Commentando poi le successive modifiche sulla norma riguardante le intercettazioni e i trojan, arrivando fino alla Spazzacorrotti, il presidente emerito della Corte Costituzionale commentò: «La sola possibile logica di una simile scelta normativa si spiega nella volontà di venire incontro alle spinte dei pm affinché fosse di fatto consentita la pesca a strascico dei reati tramite intercettazioni».
Adesso invece il procuratore nazionale antimafia Giovanni Melillo e altri pm che fanno inchieste sulla criminalità organizzata puntano il dito contro una sentenza della Cassazione che, secondo loro, ha aperto le porte del carcere ai mafiosi in base ad una interpretazione stravagante del concetto di criminalità organizzata. Subito il Governo, come ha ricordato anche Santalucia, ha annunciato addirittura un decreto legge, che di solito si applica in casi di estrema urgenza, per porre rimedio e insegnare ai giudici di Piazza Cavour che la via maestra sarebbe quella dell’antimafia che il professor Giovanni Fiandaca ha definito «dogmatico-sacrale» per contrapporla a quella «laica».
Ma guardando al passato ci sono altri esempi di sudditanza della politica ai desiderata della magistratura requirente. Siamo nel 1991: presidente del Consiglio è Giulio Andreotti, Ministro della Giustizia invece è Claudio Martelli, il quale diede nome al decreto legge che, dalla sera alla mattina, riportò in carcere i 44 capimafia, rilasciati qualche giorno prima per effetto di una sentenza della Corte di Cassazione che aveva dettato criteri rigidi per il computo della custodia cautelare, ovvero la detenzione prima di aver subito una condanna definitiva. Quel decreto, predisposto dall’allora guardasigilli e numero 2 del Psi, rispose in fretta tanto all’indignazione dei magistrati antimafia, in un certo qual modo beffati dalla Cassazione, «quanto allo sbigottimento - ricorda l’Agi - dell’opinione pubblica per il ritorno in libertà di quei soggetti che si era abituata a vedere dietro le sbarre nelle gabbie della grande aula bunker dell’Ucciardone, dove si era concluso con una gragnuola di ergastoli il primo, epico, ‘maxiprocesso’ a Cosa Nostra».

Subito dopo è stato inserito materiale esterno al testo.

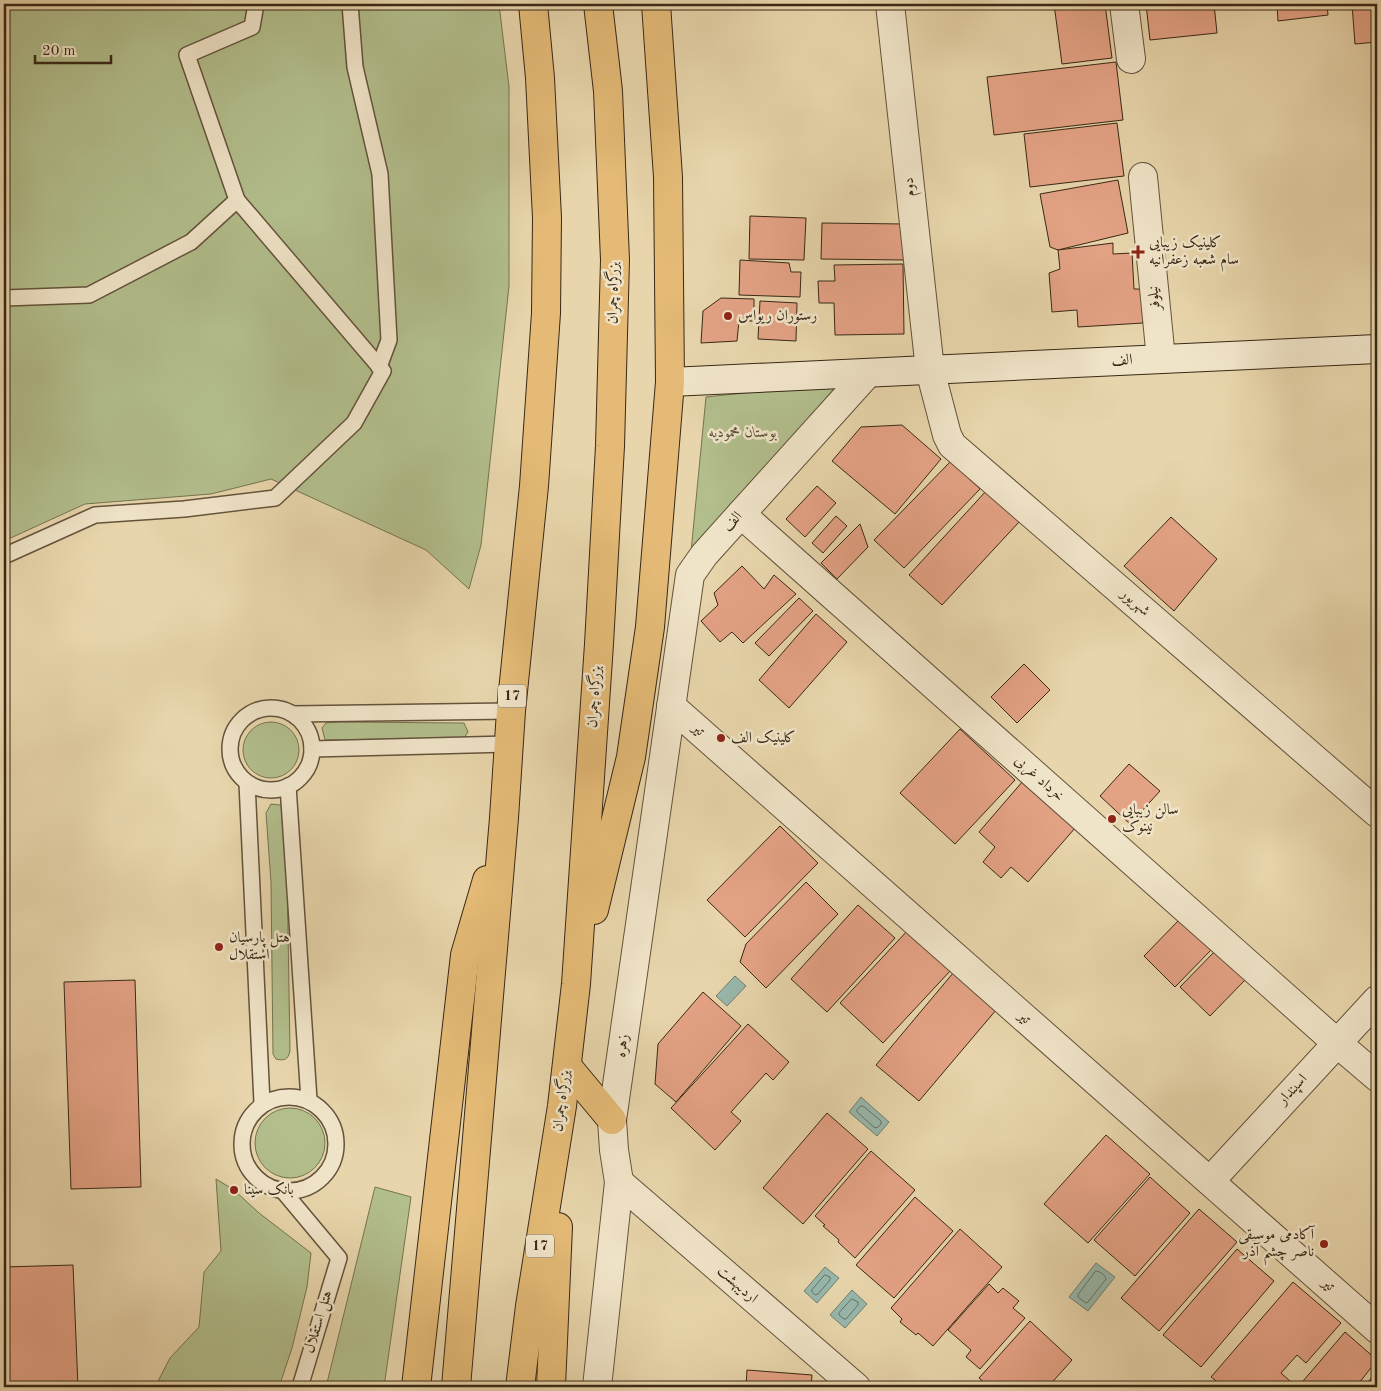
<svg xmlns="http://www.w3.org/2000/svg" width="1381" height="1391" font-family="'Old Standard TT',Amiri,serif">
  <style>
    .green { fill: #b2be8c; stroke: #757351 }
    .water { fill: #97b8ac; stroke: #717e70 }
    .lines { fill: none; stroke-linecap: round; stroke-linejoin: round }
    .shore { stroke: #687061; stroke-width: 1 }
    .building { fill: #e4a285; stroke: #382816 }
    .service-casing { stroke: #64533b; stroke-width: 18 }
    .minor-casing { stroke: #64533b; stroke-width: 30 }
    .secondary-casing { stroke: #382816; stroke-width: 30 }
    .trunk-casing { stroke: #382816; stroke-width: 30 }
    .service { stroke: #f0e4c8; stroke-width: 15 }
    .minor { stroke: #f0e4c8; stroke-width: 28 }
    .secondary { stroke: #f0e4c8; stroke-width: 28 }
    .trunk { stroke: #e4ba76; stroke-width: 28 }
    .poi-dot { fill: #8f2418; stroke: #f0e4c8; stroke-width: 2 }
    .labels { text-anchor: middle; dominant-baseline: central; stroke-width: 5; stroke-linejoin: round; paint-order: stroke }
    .shield { fill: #f0e4c8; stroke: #6f604b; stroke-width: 1 }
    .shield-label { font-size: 14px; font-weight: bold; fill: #382816 }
    .street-label { font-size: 15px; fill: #382816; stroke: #f0e4c8 }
    .poi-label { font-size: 15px; fill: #382816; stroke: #f0e4c8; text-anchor: start }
    .park-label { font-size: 15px; font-style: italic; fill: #564e34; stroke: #f0e4c8 }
  </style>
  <rect width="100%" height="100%" fill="#e8d5ab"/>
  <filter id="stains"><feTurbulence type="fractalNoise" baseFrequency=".004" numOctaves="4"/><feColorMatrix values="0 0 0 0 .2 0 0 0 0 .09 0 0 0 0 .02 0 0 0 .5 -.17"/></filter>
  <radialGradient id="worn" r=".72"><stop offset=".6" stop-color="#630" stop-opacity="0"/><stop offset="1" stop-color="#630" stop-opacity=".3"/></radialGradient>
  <g class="green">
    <polygon points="4,4 499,4 509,87 509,286 481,545 469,589 426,550 271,479 211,494 85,504 4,541"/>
    <polygon points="839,383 691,552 706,397"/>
    <circle cx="271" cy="750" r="28"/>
    <polygon points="339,722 464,723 468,732 464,738 325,740 322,728 326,723"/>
    <path d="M271 804 280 805 286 810 290 1051C288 1060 284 1061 276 1059L273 1054 271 882 266 813Z"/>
    <circle cx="290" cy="1143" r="35"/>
    <polygon points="216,1179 234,1190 259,1213 311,1253 307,1287 292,1348 279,1387 155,1387 170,1358 199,1327 204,1272 221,1251"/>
    <polygon points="375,1187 411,1197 384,1387 326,1387"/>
  </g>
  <g class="water">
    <polygon points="735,976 746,986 727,1006 716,996"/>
    <polygon points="861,1097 889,1122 877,1136 849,1112"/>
    <polygon points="1096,1263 1115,1277 1088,1311 1069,1297"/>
    <polygon points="825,1267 839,1278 817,1303 804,1291"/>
    <polygon points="852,1290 867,1304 845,1328 830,1315"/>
  </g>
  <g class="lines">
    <g class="shore">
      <polygon points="861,1106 863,1106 881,1121 881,1124 878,1127 875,1128 857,1112 857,1110"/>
      <path d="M1096 1271C1100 1271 1106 1276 1106 1279L1088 1302 1086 1303 1078 1297V1295Z"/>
      <polygon points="825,1275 830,1277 830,1280 818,1294 815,1295 812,1292 812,1290"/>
      <polygon points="852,1299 858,1302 858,1305 846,1319 844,1319 839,1315 839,1313"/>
    </g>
  </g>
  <g class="building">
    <polygon points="1054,4 1105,4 1112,58 1062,64"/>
    <polygon points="1146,4 1214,4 1217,33 1150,40"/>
    <polygon points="1277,4 1327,4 1328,15 1278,21"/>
    <polygon points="1352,4 1377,4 1377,42 1355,44"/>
    <polygon points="1116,62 1123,120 994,135 987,77"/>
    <polygon points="1117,123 1124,176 1030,187 1024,134"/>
    <polygon points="1118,180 1128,233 1058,250 1050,247 1040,194"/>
    <polygon points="750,216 806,218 804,260 749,259"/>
    <polygon points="822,223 905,224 904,260 821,259"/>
    <polygon points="1113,243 1113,254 1132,253 1134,289 1141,289 1143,323 1078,327 1077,310 1052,312 1049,273 1060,269 1058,250"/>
    <polygon points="740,260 789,263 791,272 801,272 800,297 739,295"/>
    <polygon points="903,264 904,334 835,335 834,303 819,303 818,281 835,281 834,265"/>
    <polygon points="721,298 754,299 754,321 739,321 737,341 701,343 703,311"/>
    <polygon points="760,301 797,303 796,341 758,339"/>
    <polygon points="902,425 941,459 895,514 832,461 861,427"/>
    <polygon points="951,461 980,489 904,568 874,540"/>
    <polygon points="817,486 836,503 805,537 786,519"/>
    <polygon points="987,490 1020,521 942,605 909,575"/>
    <polygon points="836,516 847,526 823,553 812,543"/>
    <polygon points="1171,517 1217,559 1174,611 1124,566"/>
    <polygon points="860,524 868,547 837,579 821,563"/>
    <polygon points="742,566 764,589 774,575 796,594 743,643 732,632 720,642 701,621 718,605 714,593"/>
    <polygon points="799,598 813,611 769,656 755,643"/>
    <polygon points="816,614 847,642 789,708 759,680"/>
    <polygon points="1024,664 1050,690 1017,723 991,697"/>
    <polygon points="960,729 1015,780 955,844 900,793"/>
    <polygon points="1129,764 1160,791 1130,824 1100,796"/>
    <polygon points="1023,781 1076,827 1028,882 1011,867 1001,878 983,862 995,847 979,832"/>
    <polygon points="780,826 818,863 745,937 707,900"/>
    <polygon points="806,882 838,914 766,988 740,962 746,944"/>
    <polygon points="858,905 895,938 827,1012 791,979"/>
    <polygon points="1179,920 1211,950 1175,987 1144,956"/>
    <polygon points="908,930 951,970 883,1043 840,1003"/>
    <polygon points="1218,948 1248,977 1210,1016 1180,987"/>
    <polygon points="959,966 1002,1003 919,1101 876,1065"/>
    <polygon points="135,980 141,1187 71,1189 64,982"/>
    <polygon points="703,992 741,1026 676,1102 655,1084 658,1044"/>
    <polygon points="748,1024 789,1062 773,1080 766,1073 731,1112 741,1121 715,1150 671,1108"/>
    <polygon points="827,1113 868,1149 803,1224 763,1188"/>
    <polygon points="1106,1135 1150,1174 1088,1243 1044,1204"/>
    <polygon points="871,1151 915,1190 855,1258 838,1242 839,1240 823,1226 825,1225 815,1216"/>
    <polygon points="1150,1177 1190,1213 1135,1276 1094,1240"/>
    <polygon points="915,1197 953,1231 894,1298 856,1265"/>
    <polygon points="1199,1209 1237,1242 1159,1331 1121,1298"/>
    <polygon points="960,1229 1002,1267 933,1346 918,1333 916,1335 900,1322 902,1319 891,1308"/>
    <polygon points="1237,1249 1274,1281 1201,1367 1163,1335"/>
    <polygon points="73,1265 78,1387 4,1387 4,1267"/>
    <polygon points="1293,1282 1341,1323 1306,1363 1297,1355 1281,1373 1290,1381 1285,1387 1224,1387 1211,1377"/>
    <polygon points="989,1284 998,1293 1003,1288 1019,1301 1013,1308 1025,1318 980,1369 966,1357 971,1350 948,1330"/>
    <polygon points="1030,1321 1072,1360 1048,1387 989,1387 979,1378"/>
    <polygon points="1345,1332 1377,1360 1356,1387 1298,1387"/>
    <polygon points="747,1370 812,1375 811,1387 746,1387"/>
    <polygon points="1377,1371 1377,1387 1364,1387"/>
  </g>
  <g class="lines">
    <defs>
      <g id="service">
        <polyline points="350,4 355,67 380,174 389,340 379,367"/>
        <polyline points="4,298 89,295 191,242 237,200 187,55 252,27 256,4"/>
        <polyline points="4,556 95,515 184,509 275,498 354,423 383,371 237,200"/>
        <circle cx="271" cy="749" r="41"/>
        <polyline points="293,714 511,711"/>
        <polyline points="312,749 508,744"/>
        <polyline points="247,783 262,1103"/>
        <polyline points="288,786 309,1100"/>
        <circle cx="289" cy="1144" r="47"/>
        <polyline points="283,1191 339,1258 300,1387"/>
      </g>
      <g id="minor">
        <polyline points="890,4 930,370 947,435 952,445 1377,813"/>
        <polyline points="1124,4 1131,59"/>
        <polyline points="1143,177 1161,359"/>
        <polyline points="741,514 1337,1043 1377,1077"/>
        <polyline points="671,706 1377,1329"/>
        <polyline points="1210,1181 1377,1000"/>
        <polyline points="619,1182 856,1387"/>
        <polyline points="597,1387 619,1182 614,1150 612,1120 690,575 704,555 868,373"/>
      </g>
      <polyline id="secondary" points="670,382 1377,349"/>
      <g id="trunk">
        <polyline points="594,910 631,757 650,627 670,382 668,177 656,4"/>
        <polyline points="567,1066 612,1120"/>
        <polyline points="416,1387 465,955 487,880"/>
        <polyline points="456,1387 504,818 511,711 534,486 546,313 547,218 540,78 533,4"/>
        <polyline points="520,1387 530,1306 562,1106 576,984 599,644 610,446 615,260 608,91 598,4"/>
        <polyline points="551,1387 558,1227"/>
      </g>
    </defs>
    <use href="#service" class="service-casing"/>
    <use href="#minor" class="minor-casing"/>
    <use href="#secondary" class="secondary-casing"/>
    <use href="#trunk" class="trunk-casing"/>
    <use href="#service" class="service"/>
    <use href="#minor" class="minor"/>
    <use href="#secondary" class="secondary"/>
    <use href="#trunk" class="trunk"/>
  </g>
  <g class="poi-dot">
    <path d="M1135.5 244.5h5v5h5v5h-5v5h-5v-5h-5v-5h5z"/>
    <circle cx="728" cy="316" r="5"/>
    <circle cx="721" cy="738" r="5"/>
    <circle cx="1112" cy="819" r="5"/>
    <circle cx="219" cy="947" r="5"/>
    <circle cx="234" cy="1190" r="5"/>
    <circle cx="1324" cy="1244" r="5"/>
  </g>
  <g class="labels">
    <g class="shield">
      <rect x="498" y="684.5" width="28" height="23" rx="4"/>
      <rect x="526" y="1234.5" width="28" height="23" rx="4"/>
    </g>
    <g class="shield-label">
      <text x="512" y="696">17</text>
      <text x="540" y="1246">17</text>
    </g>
    <g class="street-label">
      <text transform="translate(910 187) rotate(-96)">دوم</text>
      <text transform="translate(614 293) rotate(-89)">بزرگراه چمران</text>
      <text transform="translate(1155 298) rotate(-96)">نیلوفر</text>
      <text transform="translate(1122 361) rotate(-3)">الف</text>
      <text transform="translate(733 522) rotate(-48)">الف</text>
      <text transform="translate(1135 603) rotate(41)">شهریور</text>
      <text transform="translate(595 697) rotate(-86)">بزرگراه چمران</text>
      <text transform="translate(698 730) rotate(41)">تیر</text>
      <text transform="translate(1039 779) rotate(42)">خرداد غربی</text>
      <text transform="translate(1024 1018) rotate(41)">تیر</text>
      <text transform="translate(623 1046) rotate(-82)">زهره</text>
      <text transform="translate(1293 1090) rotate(-47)">اسپندار</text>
      <text transform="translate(562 1101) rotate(-83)">بزرگراه چمران</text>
      <text transform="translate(737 1285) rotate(41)">اردیبهشت</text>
      <text transform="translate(1328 1285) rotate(41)">تیر</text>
      <text transform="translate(319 1322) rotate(-73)">هتل استقلال</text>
    </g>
    <g class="poi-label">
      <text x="1149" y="243">کلینیک زیبایی<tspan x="1149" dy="17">سام شعبه زعفرانیه</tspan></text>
      <text x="738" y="316">رستوران ریواس</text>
      <text x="731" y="738">کلینیک الف</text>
      <text x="1122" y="810">سالن زیبایی<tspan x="1122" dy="17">نینوک</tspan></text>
      <text x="229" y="938">هتل پارسیان<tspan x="229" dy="17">استقلال</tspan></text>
      <text x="244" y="1190">بانک سینا</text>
      <text x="1314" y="1235" text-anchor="end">آکادمی موسیقی<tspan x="1314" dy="17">ناصر چشم آذر</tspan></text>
    </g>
    <g class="park-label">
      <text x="743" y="433">بوستان محمودیه</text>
    </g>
  </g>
  <rect width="1381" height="1391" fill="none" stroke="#e8d5ab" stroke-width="20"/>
  <rect x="5" y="5" width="1371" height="1381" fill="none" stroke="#382816" stroke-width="2.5"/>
  <rect x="10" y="10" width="1361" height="1371" fill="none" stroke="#382816"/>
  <path d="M35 55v8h76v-8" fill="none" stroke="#382816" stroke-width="2.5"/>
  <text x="42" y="55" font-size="15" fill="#382816" stroke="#f0e4c8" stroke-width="4" paint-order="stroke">20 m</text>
  <rect width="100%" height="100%" filter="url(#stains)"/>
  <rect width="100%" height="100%" fill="url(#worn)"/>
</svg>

Poi, come e più del decreto Conso, il decreto Biondi nel 1994 scatenò le ire del pool di Mani pulite. La norma limitava a casi eccezionali la custodia cautelare e questo portò in televisione Antonio Di Pietro, circondato dai suoi colleghi del pool, per leggere un comunicato con il quale i pm chiedevano di essere destinati ad altri incarichi perché quel decreto rendeva impossibile proseguire efficacemente le indagini. Anche in questo caso l'opinione pubblica insorse schierandosi dalla parte dei pm. Risultato? Il decreto fu ritirato.
E che dire di quanto avvenuto il 10 maggio 2020 quando l’allora Ministro della Giustizia Alfonso Bonafede si fece promotore di un decreto per evitare le 'scarcerazioni' facili dei boss mafiosi in tempo di pandemia? Solo una settimana prima era stato approvato un altro decreto che rendeva obbligatoria la richiesta del parere della direzione nazionale e delle direzioni distrettuali antimafia e antiterrorismo, prima di assegnare la detenzione domiciliare. Così commentò l’Unione delle Camere Penali: il decreto «è volto a sottomettere l'indipendenza e l'autonomia dei magistrati di Sorveglianza alle esigenze propagandistiche dell'esecutivo ed al controllo delle procure distrettuali antimafia». Insomma sempre più forti i pm, sempre più deboli i giudici.